Megan Walsh
When Worlds Collide
On the boom in Chinese science fiction
In ‘What Has Passed Shall in Kinder Light Appear’, a 2012 story by the young Chinese science fiction writer Bao Shu, the end of the world seems near. And yet, after a series of strange and dramatic flashes in the sky, the world keeps going, only now the arrow of time is reversed. Kicking off amid the pomp and optimism of the 2008 Beijing Olympics, the narrative takes the protagonist backwards in time to the mistakes and calamities of recent Chinese history: the hushed-up SARS outbreak, the Tiananmen Square massacre and the shattered hopes it left behind, the Cultural Revolution and the violent mania of Red Guards, and rising tensions with the Soviet Union as ballistic nuclear submarines patrol the seas.

* Information shown *
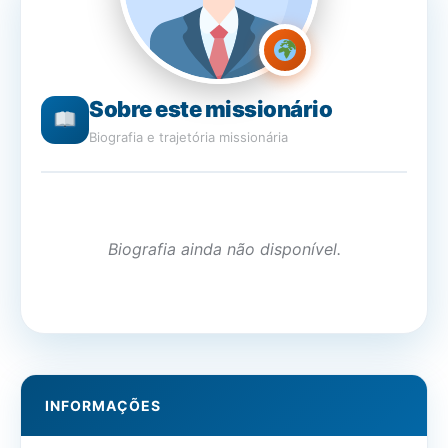
Sobre este missionário
Biografia e trajetória missionária
Biografia ainda não disponível.
INFORMAÇÕES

* Your task *
Do these statements agree with the piece on Chinese science fiction? Answer yes or no for each, quoting the words that decide it.
1. Bao Shu's story appeared in 2012.
2. The world ends after the flashes in the sky.
3. The story begins during the 2008 Beijing Olympics.

* Answer for this exercise *
1. Yes: "a 2012 story by the young Chinese science fiction writer Bao Shu"
2. No: "the world keeps going, only now the arrow of time is reversed"
3. Yes: "Kicking off amid the pomp and optimism of the 2008 Beijing Olympics"